I had dozed through much of the biopsy, awake only to bits of the procedure: the cold, sterile room, the prick of the anesthetic’s injection, the brush and crackle of face masks and gowns. I squint now at Harry Wan, noting for the first time the large mole on his face. He is speaking, but the sound seems to come from the mole. “You will experience . . . fatigue,” the mole says. “The medication will . . . help you.”

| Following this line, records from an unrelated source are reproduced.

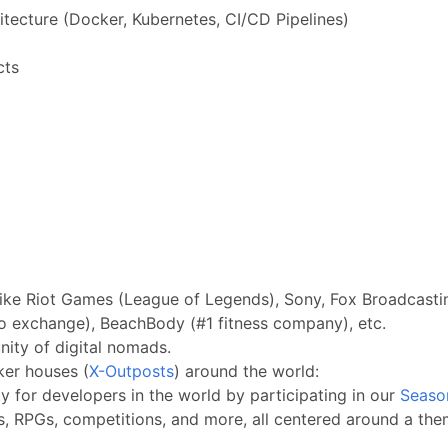
tecture (Docker, Kubernetes, CI/CD Pipelines)
cts
ike Riot Games (League of Legends), Sony, Fox Broadcastin
o exchange), BeachBody (#1 fitness company), etc.
ity of digital nomads.
ker houses (
X-Outposts
) around the world:
 for developers in the world by participating in our
Seaso
s, RPGs, competitions, and more, all centered around a them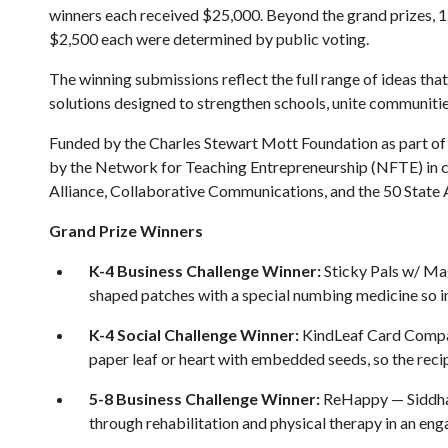
winners each received $25,000. Beyond the grand prizes, 1
$2,500 each were determined by public voting.
The winning submissions reflect the full range of ideas th
solutions designed to strengthen schools, unite communiti
Funded by the Charles Stewart Mott Foundation as part of 
by the Network for Teaching Entrepreneurship (NFTE) in co
Alliance, Collaborative Communications, and the 50 State
Grand Prize Winners
K-4 Business Challenge Winner:
Sticky Pals w/ Mag
shaped patches with a special numbing medicine so inj
K-4 Social Challenge Winner:
KindLeaf Card Company
paper leaf or heart with embedded seeds, so the recip
5-8 Business Challenge Winner:
ReHappy — Siddhar
through rehabilitation and physical therapy in an eng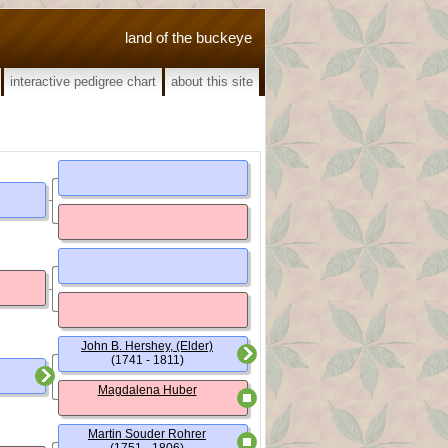
land of the buckeye
interactive pedigree chart
about this site
John B. Hershey, (Elder)
(1741 - 1811)
Magdalena Huber
Martin Souder Rohrer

I shift position, my arms on my chest. Harry Wan smiles and departs. I have feared hospitals, as far back as the war. For a time I had dreams of lying like a caterpillar in a big white bed, restrained and unable to move. I would wake screaming, my arms waving and circling. Carol would then calm me, hold me, watch as I stood to prove I could walk. Such dreams stopped, long ago. I usually sleep well. But now these dreams come.
I look around. The wall, the ceiling, the curtain are white. A crack runs in the ceiling, disappearing over my head.

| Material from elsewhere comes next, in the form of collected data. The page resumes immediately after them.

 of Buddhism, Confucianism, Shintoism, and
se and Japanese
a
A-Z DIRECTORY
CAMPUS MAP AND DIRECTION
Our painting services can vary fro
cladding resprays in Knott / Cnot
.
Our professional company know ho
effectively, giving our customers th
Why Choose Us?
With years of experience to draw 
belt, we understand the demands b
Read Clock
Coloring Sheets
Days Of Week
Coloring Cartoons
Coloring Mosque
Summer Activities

“Papa. Does your head still hurt?”
It does not. The pain from before has departed. But I need to tell her. “These . . . these dreams,” I whisper. “They come. They are like . . .” I go no further. It is silly now.

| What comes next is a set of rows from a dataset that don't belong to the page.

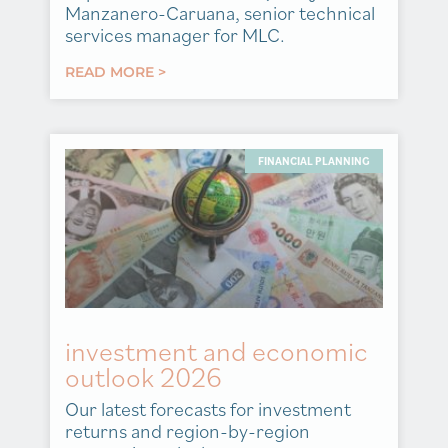
Manzanero-Caruana, senior technical
services manager for MLC.
READ MORE >
FINANCIAL PLANNING
investment and economic
outlook 2026
Our latest forecasts for investment
returns and region-by-region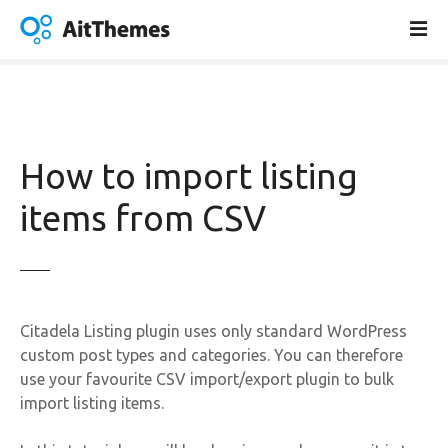
S
k
i
p
t
o
c
How to import listing
o
n
items from CSV
t
e
n
t
Citadela Listing plugin uses only standard WordPress
custom post types and categories. You can therefore
use your favourite CSV import/export plugin to bulk
import listing items.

“Dreams?” Violet looms above me. “I’ll ask Dr. Wan about it. Maybe it’s the medication.”
I nod. So silly. So
foreign
.
She drives me home. The day is bright, plastic. We pass a child walking, a man bent on a bicycle. I rode a bicycle to work for years, not a fancy one like this man’s, but an upright, with fenders and a basket up front for my tools. Gone now, like so much else, though I still feel the pull of the chain, and the rhythm. I remember teaching the girls to ride, the glee on Violet’s small face at the moment she balanced, her tricks after that—no hands, standing on the seat, steering backward. The bell on her bike that gave a strange, strident ring. A crow lifts in flight and I think on how odd it is, she and I, this history swerving between us. Can conversation be had without the past so intruding? We do not try now. We do not speak. I stare out at oak trees and moss hanging like beards. I have lived here forty years but it is not so familiar. A man mows circles with a riding mower, an old woman lifts her paper from her driveway and stares. The car’s brakes squeak. The azaleas in my yard need pruning, and trimming.
The house is empty since Carol died. The hospital bed, the linens, the diapers, the medicines—all gone. I cared for her myself until almost the end. It became my routine, my obligation. I grew to accept and abhor it. I envision now a new bed, new medicines, a silver wheelchair. Accidents of the bowel and bladder. Days spent being cleaned, transported to doctors, plied with medication, fed vegetable mush. I cannot bear the thought of these things, or of having them done now for me.